# What's causing this algae



## shift (Dec 21, 2012)

I have been getting algae growing on my plants lately. I use ferts and co2. Is t to much light or not enough co2?

I add five more ottos, 8 Amanos and nocked an hour off the photoperiod. So hopefully that gets things in check


----------



## effox (Apr 21, 2010)

Looks like hair\thread algae is starting to form bud. Welcome to the club, I've neglected my tank, the plants\fish are doing fine but the algae is redonkuloss. I haven't add more DIY co2 so I'm reaping that reward of moss like algae.

What lighting do you have? Upping co2 could be one method, what's the ppm? It could be caused by lower nitrates and higher phosphates to my understanding as well.


----------



## shift (Dec 21, 2012)

Lighting is 2x t5ho. 4'ers


Co2.. Drop checker is a darker green 
In guessing 4-5 bubbles per second.


----------



## shift (Dec 21, 2012)

Think its worth turning down how much my system does? I'm doing the ppm pro system


----------



## Diztrbd1 (Apr 21, 2010)

shift said:


> Lighting is 2x t5ho. 4'ers


Best to add the watts of the bulbs or even wpg if you know


----------



## scott tang (Jan 29, 2012)

clean tank+ feed less = algea gone


----------



## Foxtail (Mar 14, 2012)

Direct sunlight can cause it too. I had a problem with that.

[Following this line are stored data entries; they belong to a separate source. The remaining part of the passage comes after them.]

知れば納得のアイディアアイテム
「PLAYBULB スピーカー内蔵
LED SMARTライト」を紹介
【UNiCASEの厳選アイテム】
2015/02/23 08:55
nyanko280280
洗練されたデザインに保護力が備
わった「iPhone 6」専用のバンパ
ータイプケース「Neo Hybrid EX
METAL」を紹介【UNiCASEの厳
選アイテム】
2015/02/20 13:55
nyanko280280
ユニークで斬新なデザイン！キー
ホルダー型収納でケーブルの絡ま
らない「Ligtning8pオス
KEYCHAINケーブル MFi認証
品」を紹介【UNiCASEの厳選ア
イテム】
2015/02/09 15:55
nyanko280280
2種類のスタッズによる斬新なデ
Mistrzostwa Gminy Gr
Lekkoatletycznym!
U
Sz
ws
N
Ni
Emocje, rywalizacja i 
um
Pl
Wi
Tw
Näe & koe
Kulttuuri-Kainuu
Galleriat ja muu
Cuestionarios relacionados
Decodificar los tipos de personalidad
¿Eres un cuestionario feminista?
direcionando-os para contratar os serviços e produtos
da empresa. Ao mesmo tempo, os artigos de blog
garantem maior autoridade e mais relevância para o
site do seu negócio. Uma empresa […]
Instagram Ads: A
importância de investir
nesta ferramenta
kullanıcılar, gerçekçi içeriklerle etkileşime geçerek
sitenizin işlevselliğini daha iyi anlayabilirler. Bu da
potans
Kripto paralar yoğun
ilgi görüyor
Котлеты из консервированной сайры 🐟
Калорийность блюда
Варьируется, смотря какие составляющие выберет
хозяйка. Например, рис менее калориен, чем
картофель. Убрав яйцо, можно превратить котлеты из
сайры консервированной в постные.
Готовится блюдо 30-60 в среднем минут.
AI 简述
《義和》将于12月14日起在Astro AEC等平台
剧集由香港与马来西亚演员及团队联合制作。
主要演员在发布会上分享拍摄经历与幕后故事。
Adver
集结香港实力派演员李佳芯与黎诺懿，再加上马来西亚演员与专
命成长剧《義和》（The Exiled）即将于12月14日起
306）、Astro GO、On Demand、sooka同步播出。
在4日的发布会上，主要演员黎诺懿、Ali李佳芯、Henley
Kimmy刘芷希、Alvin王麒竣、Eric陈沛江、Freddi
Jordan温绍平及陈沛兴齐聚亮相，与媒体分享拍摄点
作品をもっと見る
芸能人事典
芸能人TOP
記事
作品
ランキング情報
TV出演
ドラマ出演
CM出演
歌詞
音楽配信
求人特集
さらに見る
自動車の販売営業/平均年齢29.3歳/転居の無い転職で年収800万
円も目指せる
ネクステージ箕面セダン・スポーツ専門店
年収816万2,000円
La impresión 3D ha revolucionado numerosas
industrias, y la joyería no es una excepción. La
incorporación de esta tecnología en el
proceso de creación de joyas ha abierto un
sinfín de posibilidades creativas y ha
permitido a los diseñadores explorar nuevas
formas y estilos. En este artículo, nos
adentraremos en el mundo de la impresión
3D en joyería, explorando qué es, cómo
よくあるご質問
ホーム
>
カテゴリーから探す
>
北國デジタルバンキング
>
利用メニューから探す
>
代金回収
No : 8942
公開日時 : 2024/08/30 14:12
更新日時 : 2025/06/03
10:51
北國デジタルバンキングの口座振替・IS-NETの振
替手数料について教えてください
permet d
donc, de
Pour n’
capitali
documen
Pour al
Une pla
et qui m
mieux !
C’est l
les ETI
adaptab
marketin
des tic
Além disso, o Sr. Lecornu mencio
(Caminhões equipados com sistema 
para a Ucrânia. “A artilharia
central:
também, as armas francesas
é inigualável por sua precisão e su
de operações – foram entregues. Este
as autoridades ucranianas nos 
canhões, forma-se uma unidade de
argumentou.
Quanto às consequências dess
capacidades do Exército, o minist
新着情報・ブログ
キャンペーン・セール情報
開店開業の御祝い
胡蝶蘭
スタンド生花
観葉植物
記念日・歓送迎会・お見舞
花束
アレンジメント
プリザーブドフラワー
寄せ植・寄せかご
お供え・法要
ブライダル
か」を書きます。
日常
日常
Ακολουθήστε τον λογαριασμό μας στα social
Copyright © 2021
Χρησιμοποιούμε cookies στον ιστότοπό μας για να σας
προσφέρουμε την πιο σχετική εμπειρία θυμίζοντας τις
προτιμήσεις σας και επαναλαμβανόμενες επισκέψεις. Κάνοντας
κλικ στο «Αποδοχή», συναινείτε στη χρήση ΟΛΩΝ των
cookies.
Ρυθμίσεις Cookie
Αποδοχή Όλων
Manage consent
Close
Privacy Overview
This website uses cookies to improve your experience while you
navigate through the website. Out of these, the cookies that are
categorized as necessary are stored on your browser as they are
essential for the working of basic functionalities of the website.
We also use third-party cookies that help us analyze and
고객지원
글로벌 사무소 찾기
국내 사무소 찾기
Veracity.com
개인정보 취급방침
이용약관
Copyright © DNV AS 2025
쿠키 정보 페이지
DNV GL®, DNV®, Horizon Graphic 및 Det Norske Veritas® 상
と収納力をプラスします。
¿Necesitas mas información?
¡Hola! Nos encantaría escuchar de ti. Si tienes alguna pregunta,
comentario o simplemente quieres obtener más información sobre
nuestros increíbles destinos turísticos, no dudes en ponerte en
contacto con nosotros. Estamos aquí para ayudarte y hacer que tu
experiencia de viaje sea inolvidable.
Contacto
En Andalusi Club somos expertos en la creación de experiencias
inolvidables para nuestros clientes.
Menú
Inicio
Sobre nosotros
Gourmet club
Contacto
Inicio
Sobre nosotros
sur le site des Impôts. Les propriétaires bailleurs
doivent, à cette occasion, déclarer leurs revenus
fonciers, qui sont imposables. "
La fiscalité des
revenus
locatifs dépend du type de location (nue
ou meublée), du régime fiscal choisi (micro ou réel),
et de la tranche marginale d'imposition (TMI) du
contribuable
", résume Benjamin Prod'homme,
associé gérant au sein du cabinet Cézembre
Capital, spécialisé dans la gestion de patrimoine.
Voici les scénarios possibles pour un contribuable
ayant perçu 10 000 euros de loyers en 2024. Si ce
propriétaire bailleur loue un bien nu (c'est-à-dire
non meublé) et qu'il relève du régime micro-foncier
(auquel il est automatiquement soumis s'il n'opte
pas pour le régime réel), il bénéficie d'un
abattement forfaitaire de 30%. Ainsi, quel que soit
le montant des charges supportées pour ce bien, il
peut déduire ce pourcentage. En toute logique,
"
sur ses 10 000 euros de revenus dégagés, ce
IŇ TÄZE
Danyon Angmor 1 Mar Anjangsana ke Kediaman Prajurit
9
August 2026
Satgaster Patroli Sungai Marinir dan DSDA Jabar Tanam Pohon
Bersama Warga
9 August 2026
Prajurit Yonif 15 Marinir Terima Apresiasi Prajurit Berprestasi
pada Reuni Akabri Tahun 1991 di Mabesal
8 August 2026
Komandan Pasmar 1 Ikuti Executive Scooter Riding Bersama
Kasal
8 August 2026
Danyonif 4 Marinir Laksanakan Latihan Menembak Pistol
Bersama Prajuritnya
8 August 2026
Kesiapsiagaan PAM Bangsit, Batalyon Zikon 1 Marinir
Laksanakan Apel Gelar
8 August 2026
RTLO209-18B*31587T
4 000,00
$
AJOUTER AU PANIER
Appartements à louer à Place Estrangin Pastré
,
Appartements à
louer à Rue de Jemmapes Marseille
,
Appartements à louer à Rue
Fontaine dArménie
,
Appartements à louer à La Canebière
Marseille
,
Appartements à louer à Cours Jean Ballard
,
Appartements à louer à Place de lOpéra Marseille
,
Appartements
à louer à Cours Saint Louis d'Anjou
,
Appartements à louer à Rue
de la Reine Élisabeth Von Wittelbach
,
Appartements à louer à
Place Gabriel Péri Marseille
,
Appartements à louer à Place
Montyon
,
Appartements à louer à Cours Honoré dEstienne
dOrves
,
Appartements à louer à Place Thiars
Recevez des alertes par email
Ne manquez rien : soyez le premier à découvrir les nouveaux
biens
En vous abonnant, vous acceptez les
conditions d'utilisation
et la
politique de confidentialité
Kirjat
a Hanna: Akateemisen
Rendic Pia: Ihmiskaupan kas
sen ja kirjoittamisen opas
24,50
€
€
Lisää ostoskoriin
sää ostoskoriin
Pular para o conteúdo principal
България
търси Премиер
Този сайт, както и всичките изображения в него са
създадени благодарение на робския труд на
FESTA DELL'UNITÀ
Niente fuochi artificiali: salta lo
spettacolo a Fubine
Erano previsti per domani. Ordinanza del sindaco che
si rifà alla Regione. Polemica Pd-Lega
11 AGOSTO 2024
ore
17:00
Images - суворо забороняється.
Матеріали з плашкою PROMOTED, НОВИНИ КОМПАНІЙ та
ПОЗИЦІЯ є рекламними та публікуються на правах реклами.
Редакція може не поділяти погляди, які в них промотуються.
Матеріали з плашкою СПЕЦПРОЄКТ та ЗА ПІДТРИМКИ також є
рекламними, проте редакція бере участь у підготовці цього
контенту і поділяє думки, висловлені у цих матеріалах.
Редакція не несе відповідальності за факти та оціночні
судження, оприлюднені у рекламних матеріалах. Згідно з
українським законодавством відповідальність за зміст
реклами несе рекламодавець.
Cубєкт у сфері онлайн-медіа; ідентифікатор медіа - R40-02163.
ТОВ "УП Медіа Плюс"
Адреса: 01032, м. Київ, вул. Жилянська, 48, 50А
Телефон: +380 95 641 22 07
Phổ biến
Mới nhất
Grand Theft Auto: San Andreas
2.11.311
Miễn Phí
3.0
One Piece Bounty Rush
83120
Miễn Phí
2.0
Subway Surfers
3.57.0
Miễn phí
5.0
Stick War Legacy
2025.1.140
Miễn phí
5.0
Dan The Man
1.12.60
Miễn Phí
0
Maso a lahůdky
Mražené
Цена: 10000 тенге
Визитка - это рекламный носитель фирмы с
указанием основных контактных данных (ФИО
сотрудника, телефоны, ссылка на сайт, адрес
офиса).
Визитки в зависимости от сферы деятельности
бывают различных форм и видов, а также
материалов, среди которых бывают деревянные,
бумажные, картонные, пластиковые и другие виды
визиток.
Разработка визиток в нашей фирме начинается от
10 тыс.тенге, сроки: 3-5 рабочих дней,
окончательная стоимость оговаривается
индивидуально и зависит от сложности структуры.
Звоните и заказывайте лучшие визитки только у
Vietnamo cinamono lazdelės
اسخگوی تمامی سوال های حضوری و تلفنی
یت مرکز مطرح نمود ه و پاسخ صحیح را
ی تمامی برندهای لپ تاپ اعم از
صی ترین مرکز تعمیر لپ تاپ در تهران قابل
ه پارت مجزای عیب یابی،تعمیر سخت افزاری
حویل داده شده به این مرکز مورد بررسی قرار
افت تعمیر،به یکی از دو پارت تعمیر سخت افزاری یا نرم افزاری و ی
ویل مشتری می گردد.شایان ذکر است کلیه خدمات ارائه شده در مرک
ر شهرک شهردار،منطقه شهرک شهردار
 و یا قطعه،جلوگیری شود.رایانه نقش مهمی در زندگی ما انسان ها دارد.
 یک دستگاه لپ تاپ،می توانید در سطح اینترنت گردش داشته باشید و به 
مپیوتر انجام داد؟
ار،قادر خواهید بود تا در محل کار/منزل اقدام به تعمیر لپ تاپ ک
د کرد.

Sent from my Galaxy Nexus using Tapatalk 2


----------



## kacairns (Apr 10, 2012)

shift said:


> Think its worth turning down how much my system does? I'm doing the ppm pro system


As per Algae in the Planted Aquarium-- Guitarfish, need to adjust ppm pro levels, I believe those are aimed at keeping constant levels of nutrients, but doesn't mean the default values will be right for your tank, might be low/high

Hair/Thread Algae

Hair Algae

Hair/Thread Algae consists of long green filaments reaching as long as 30cm in length. It often mixes itself in among moss, and is sometimes grown purposely as an extra food supplement for tank inhabitants.

Cause:

Excess iron levels - Concentrations >0.15ppm

Cure:

Manual removal - Use toothbrush to remove as much as possible.
Maintain proper water change schedule - weekly / bi-weekly changes.
Rebalance Nutrients - Strive for the following nutrient levels: N (10-20ppm), P (0.5-2ppm), K (10-20ppm), Ca (10-30ppm), Mg (2-5ppm), Fe (.1ppm).


----------



## shift (Dec 21, 2012)

I removed a few of the worse leaves and did a 25ish percent water change 


Thanks for the info. Ill do another water change In a few days to flush out extra nutrients. Tank is 84g with 108w of light and I do weekly water changes of 15-20 gallons (3-4 5 gallon pails)


----------